§ WHAT NEEDS TO BE DONE
Retype every entry below exactly as it stands.

EXCERPTED DATA Block Start

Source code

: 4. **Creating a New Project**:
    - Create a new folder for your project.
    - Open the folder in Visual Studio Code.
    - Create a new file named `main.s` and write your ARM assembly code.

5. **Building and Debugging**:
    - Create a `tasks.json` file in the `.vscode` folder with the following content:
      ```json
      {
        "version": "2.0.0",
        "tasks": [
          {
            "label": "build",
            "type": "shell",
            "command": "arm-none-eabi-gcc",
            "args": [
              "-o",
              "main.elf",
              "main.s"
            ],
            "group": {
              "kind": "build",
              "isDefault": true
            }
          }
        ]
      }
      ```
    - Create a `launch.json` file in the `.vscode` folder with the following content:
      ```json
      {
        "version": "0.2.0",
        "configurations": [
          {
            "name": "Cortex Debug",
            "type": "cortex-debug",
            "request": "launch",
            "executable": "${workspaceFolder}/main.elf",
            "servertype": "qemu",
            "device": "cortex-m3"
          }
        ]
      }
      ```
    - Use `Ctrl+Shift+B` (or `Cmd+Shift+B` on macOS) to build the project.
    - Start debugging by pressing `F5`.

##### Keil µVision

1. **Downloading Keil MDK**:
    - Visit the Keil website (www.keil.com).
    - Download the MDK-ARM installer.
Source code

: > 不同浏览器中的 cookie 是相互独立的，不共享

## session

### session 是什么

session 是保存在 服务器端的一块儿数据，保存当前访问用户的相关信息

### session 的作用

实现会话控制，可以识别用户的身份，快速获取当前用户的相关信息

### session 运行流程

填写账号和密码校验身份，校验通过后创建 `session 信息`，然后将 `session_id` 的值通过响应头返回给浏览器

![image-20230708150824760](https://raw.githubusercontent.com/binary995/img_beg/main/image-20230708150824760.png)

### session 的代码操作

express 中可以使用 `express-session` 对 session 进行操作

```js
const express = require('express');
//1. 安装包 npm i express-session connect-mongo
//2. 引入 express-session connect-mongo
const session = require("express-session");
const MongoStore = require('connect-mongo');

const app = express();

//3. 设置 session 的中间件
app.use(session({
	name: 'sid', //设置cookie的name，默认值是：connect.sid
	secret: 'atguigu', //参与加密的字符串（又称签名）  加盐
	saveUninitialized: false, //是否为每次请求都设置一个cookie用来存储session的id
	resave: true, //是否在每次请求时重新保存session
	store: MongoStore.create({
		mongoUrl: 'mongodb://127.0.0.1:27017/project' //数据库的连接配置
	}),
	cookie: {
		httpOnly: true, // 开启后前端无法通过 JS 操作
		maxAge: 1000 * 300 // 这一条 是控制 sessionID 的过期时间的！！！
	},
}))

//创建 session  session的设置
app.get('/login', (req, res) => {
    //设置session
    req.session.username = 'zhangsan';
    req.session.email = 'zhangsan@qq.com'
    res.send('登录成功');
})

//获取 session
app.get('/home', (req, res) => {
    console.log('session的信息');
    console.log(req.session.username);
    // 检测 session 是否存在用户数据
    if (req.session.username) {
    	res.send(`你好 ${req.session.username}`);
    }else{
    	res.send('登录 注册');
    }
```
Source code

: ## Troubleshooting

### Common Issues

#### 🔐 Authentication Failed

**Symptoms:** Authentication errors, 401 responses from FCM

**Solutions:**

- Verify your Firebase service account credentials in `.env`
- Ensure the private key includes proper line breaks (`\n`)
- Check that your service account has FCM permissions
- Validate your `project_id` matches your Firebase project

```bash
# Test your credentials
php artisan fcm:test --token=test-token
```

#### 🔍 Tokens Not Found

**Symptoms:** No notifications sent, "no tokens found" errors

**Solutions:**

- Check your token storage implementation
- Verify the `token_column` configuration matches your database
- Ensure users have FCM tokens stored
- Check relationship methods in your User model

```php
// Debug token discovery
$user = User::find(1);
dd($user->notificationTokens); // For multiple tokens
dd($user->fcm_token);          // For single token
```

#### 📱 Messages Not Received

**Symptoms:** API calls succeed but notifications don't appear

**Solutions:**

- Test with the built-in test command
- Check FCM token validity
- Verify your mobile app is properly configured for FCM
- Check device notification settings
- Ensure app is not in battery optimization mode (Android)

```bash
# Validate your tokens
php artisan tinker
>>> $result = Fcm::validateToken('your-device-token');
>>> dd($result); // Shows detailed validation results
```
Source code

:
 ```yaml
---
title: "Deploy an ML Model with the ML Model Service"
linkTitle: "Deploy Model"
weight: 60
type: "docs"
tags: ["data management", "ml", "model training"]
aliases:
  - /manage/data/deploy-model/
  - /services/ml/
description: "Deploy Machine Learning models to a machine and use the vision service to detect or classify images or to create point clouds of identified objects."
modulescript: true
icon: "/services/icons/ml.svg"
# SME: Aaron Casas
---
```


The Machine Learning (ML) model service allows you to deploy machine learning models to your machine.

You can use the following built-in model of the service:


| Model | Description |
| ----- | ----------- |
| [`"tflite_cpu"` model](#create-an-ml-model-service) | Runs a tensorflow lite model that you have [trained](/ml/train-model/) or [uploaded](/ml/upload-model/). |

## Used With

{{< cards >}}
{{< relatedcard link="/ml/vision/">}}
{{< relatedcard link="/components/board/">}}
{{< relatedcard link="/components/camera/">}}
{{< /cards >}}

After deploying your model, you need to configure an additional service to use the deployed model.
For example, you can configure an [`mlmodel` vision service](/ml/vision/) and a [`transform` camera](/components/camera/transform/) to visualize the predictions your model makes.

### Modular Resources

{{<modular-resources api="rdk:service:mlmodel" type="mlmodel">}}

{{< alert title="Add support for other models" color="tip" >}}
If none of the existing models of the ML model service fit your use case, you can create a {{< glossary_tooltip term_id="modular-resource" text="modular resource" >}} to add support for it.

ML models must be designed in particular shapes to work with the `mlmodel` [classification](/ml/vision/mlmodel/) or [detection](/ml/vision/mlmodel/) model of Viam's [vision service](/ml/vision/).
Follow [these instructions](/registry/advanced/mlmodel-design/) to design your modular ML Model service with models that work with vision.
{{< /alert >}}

EXCERPTED DATA Block End

§ EXPECTED OUTPUT
Source code

: 4. **Creating a New Project**:
    - Create a new folder for your project.
    - Open the folder in Visual Studio Code.
    - Create a new file named `main.s` and write your ARM assembly code.

5. **Building and Debugging**:
    - Create a `tasks.json` file in the `.vscode` folder with the following content:
      ```json
      {
        "version": "2.0.0",
        "tasks": [
          {
            "label": "build",
            "type": "shell",
            "command": "arm-none-eabi-gcc",
            "args": [
              "-o",
              "main.elf",
              "main.s"
            ],
            "group": {
              "kind": "build",
              "isDefault": true
            }
          }
        ]
      }
      ```
    - Create a `launch.json` file in the `.vscode` folder with the following content:
      ```json
      {
        "version": "0.2.0",
        "configurations": [
          {
            "name": "Cortex Debug",
            "type": "cortex-debug",
            "request": "launch",
            "executable": "${workspaceFolder}/main.elf",
            "servertype": "qemu",
            "device": "cortex-m3"
          }
        ]
      }
      ```
    - Use `Ctrl+Shift+B` (or `Cmd+Shift+B` on macOS) to build the project.
    - Start debugging by pressing `F5`.

##### Keil µVision

1. **Downloading Keil MDK**:
    - Visit the Keil website (www.keil.com).
    - Download the MDK-ARM installer.
Source code

: > 不同浏览器中的 cookie 是相互独立的，不共享

## session

### session 是什么

session 是保存在 服务器端的一块儿数据，保存当前访问用户的相关信息

### session 的作用

实现会话控制，可以识别用户的身份，快速获取当前用户的相关信息

### session 运行流程

填写账号和密码校验身份，校验通过后创建 `session 信息`，然后将 `session_id` 的值通过响应头返回给浏览器

![image-20230708150824760](https://raw.githubusercontent.com/binary995/img_beg/main/image-20230708150824760.png)

### session 的代码操作

express 中可以使用 `express-session` 对 session 进行操作

```js
const express = require('express');
//1. 安装包 npm i express-session connect-mongo
//2. 引入 express-session connect-mongo
const session = require("express-session");
const MongoStore = require('connect-mongo');

const app = express();

//3. 设置 session 的中间件
app.use(session({
	name: 'sid', //设置cookie的name，默认值是：connect.sid
	secret: 'atguigu', //参与加密的字符串（又称签名）  加盐
	saveUninitialized: false, //是否为每次请求都设置一个cookie用来存储session的id
	resave: true, //是否在每次请求时重新保存session
	store: MongoStore.create({
		mongoUrl: 'mongodb://127.0.0.1:27017/project' //数据库的连接配置
	}),
	cookie: {
		httpOnly: true, // 开启后前端无法通过 JS 操作
		maxAge: 1000 * 300 // 这一条 是控制 sessionID 的过期时间的！！！
	},
}))

//创建 session  session的设置
app.get('/login', (req, res) => {
    //设置session
    req.session.username = 'zhangsan';
    req.session.email = 'zhangsan@qq.com'
    res.send('登录成功');
})

//获取 session
app.get('/home', (req, res) => {
    console.log('session的信息');
    console.log(req.session.username);
    // 检测 session 是否存在用户数据
    if (req.session.username) {
    	res.send(`你好 ${req.session.username}`);
    }else{
    	res.send('登录 注册');
    }
```
Source code

: ## Troubleshooting

### Common Issues

#### 🔐 Authentication Failed

**Symptoms:** Authentication errors, 401 responses from FCM

**Solutions:**

- Verify your Firebase service account credentials in `.env`
- Ensure the private key includes proper line breaks (`\n`)
- Check that your service account has FCM permissions
- Validate your `project_id` matches your Firebase project

```bash
# Test your credentials
php artisan fcm:test --token=test-token
```

#### 🔍 Tokens Not Found

**Symptoms:** No notifications sent, "no tokens found" errors

**Solutions:**

- Check your token storage implementation
- Verify the `token_column` configuration matches your database
- Ensure users have FCM tokens stored
- Check relationship methods in your User model

```php
// Debug token discovery
$user = User::find(1);
dd($user->notificationTokens); // For multiple tokens
dd($user->fcm_token);          // For single token
```

#### 📱 Messages Not Received

**Symptoms:** API calls succeed but notifications don't appear

**Solutions:**

- Test with the built-in test command
- Check FCM token validity
- Verify your mobile app is properly configured for FCM
- Check device notification settings
- Ensure app is not in battery optimization mode (Android)

```bash
# Validate your tokens
php artisan tinker
>>> $result = Fcm::validateToken('your-device-token');
>>> dd($result); // Shows detailed validation results
```
Source code

:
 ```yaml
---
title: "Deploy an ML Model with the ML Model Service"
linkTitle: "Deploy Model"
weight: 60
type: "docs"
tags: ["data management", "ml", "model training"]
aliases:
  - /manage/data/deploy-model/
  - /services/ml/
description: "Deploy Machine Learning models to a machine and use the vision service to detect or classify images or to create point clouds of identified objects."
modulescript: true
icon: "/services/icons/ml.svg"
# SME: Aaron Casas
---
```


The Machine Learning (ML) model service allows you to deploy machine learning models to your machine.

You can use the following built-in model of the service:


| Model | Description |
| ----- | ----------- |
| [`"tflite_cpu"` model](#create-an-ml-model-service) | Runs a tensorflow lite model that you have [trained](/ml/train-model/) or [uploaded](/ml/upload-model/). |

## Used With

{{< cards >}}
{{< relatedcard link="/ml/vision/">}}
{{< relatedcard link="/components/board/">}}
{{< relatedcard link="/components/camera/">}}
{{< /cards >}}

After deploying your model, you need to configure an additional service to use the deployed model.
For example, you can configure an [`mlmodel` vision service](/ml/vision/) and a [`transform` camera](/components/camera/transform/) to visualize the predictions your model makes.

### Modular Resources

{{<modular-resources api="rdk:service:mlmodel" type="mlmodel">}}

{{< alert title="Add support for other models" color="tip" >}}
If none of the existing models of the ML model service fit your use case, you can create a {{< glossary_tooltip term_id="modular-resource" text="modular resource" >}} to add support for it.

ML models must be designed in particular shapes to work with the `mlmodel` [classification](/ml/vision/mlmodel/) or [detection](/ml/vision/mlmodel/) model of Viam's [vision service](/ml/vision/).
Follow [these instructions](/registry/advanced/mlmodel-design/) to design your modular ML Model service with models that work with vision.
{{< /alert >}}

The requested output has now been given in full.